Kwasi Kwarteng Cuts Short Washington Trip As Mini-Budget U-Turn Looms

The chancellor had been in America for a meeting of the International Monetary Fund.
Kwasi Kwarteng had not been due to leave until the weekend.
Kwasi Kwarteng had not been due to leave until the weekend.
Stefan Rousseau via PA Wire/PA Images

Kwasi Kwarteng has cut short a visit to Washington to fly back to London as the government prepares for another humiliating mini-budget U-turn.

In a surprise move, the chancellor left a meeting of the International Monetary Fund a day early in a clear sign that a fresh climbdown is on the cards.

The dash back to London came just hours after he said: “I’m not going anywhere.”

Treasury sources told the BBC that Kwarteng “really wants to engage not only with government colleagues, but also MPs” about the fall-out from last month’s disastrous mini-budget.

The chancellor and Liz Truss have already performed one U-turn by scrapping plans to abolish the 45p tax raid paid by the highest earners.

In a further shattering blow to the pair’s economic credibility, the government is now expected to go ahead with an increase to corporation tax, despite previously insisting it was remaining at 19p.

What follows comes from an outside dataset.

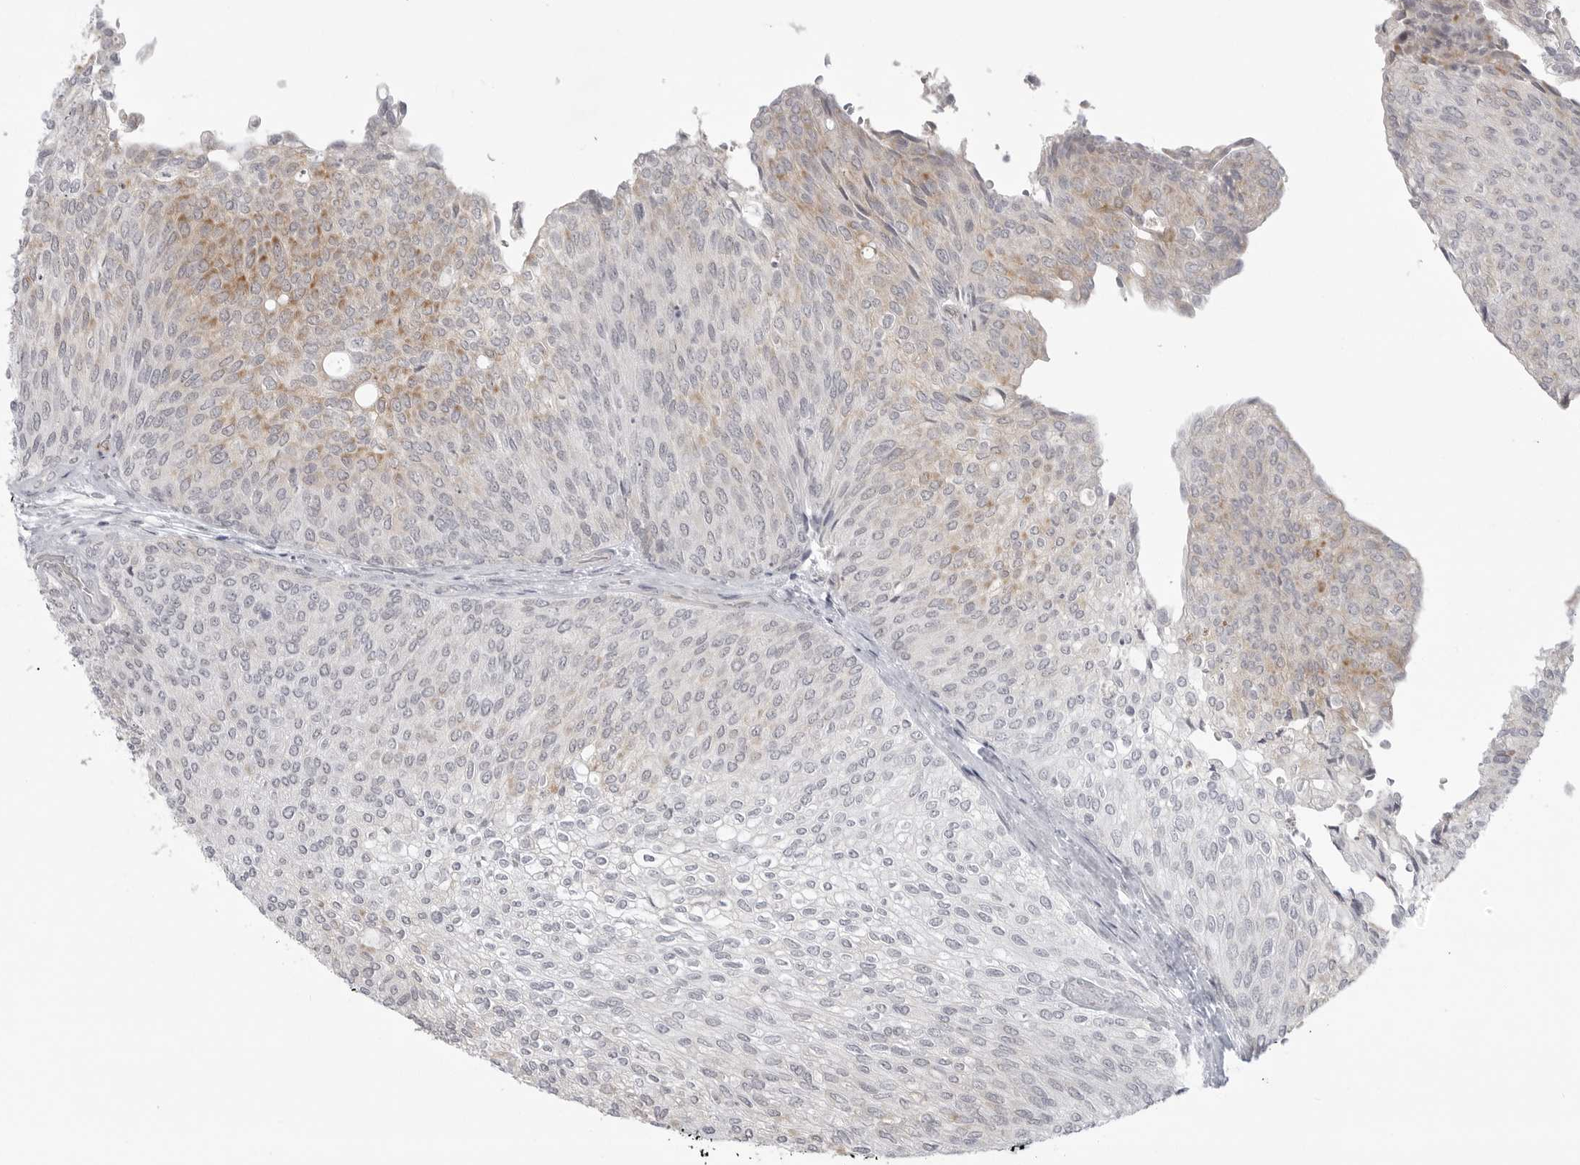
{"staining": {"intensity": "weak", "quantity": "25%-75%", "location": "cytoplasmic/membranous"}, "tissue": "urothelial cancer", "cell_type": "Tumor cells", "image_type": "cancer", "snomed": [{"axis": "morphology", "description": "Urothelial carcinoma, Low grade"}, {"axis": "topography", "description": "Urinary bladder"}], "caption": "Tumor cells show low levels of weak cytoplasmic/membranous staining in approximately 25%-75% of cells in human urothelial cancer.", "gene": "TCTN3", "patient": {"sex": "female", "age": 79}}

Both moves are in response to the economic turmoil caused by last month’s mini-budget, which saw Kwarteng announce £45 billion-worth of unfunded tax cuts in an attempt to stimulate economic growth.

Instead, the pound plummeted, mortgage costs soared and the Bank of England was forced to rescue the pensions industry as the money markets reacted with horror to the chancellor’s plans.

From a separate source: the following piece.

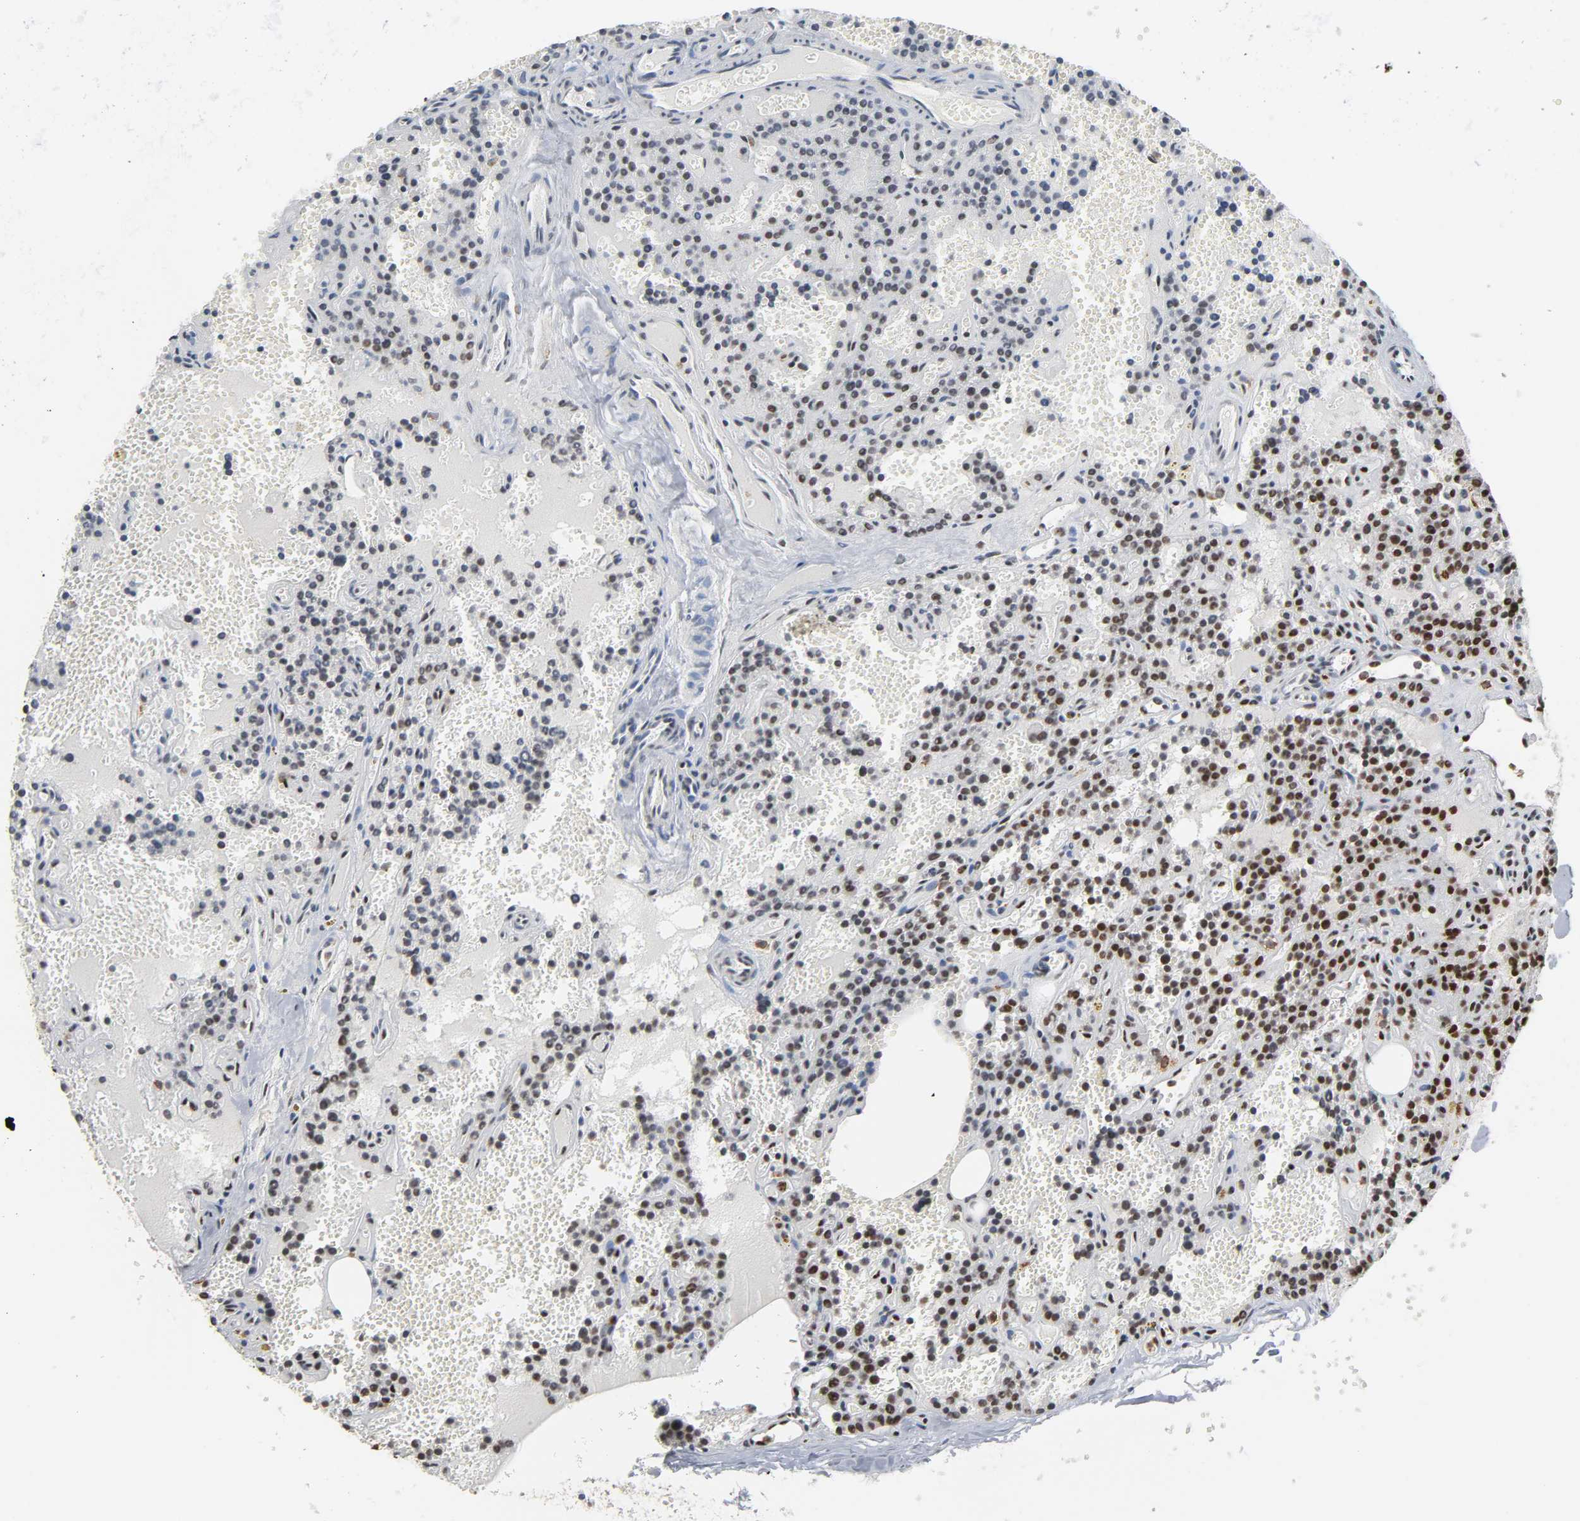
{"staining": {"intensity": "strong", "quantity": ">75%", "location": "nuclear"}, "tissue": "parathyroid gland", "cell_type": "Glandular cells", "image_type": "normal", "snomed": [{"axis": "morphology", "description": "Normal tissue, NOS"}, {"axis": "topography", "description": "Parathyroid gland"}], "caption": "Protein expression analysis of benign parathyroid gland reveals strong nuclear staining in approximately >75% of glandular cells. (DAB = brown stain, brightfield microscopy at high magnification).", "gene": "SUMO1", "patient": {"sex": "male", "age": 25}}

Speaking in Washington yesterday, Kwarteng refused to rule out a corporation tax U-turn and rejected suggestions that his and Truss’s jobs are on the line less than six weeks after they took them on.

Asked specifically if a U-turn was on the cards, he said: “What I’m totally focused on is on delivering on the mini-budget, making sure we get growth back into our economy.”

And asked if he and the PM will still be in their jobs this time next month, Kwarteng said: “Absolutely, 100 per cent. I’m not going anywhere.”

He later further fuelled speculation by saying “let’s see” when asked if a U-turn was coming.

Kwarteng and Truss’s futures remain highly uncertain as furious Tory MPs plot whether to dump Truss, who only replaced Boris Johnson as prime minister last month.

She faced a bruising meeting of the 1922 Committee of Tory backbenchers on Wednesday night, at which she faced a barrage of hostile questions.

One MP told HuffPost UK: “She was crap and the atmosphere was pretty flat in the room. Even the whips couldn’t be bothered getting people to ask supportive questions.”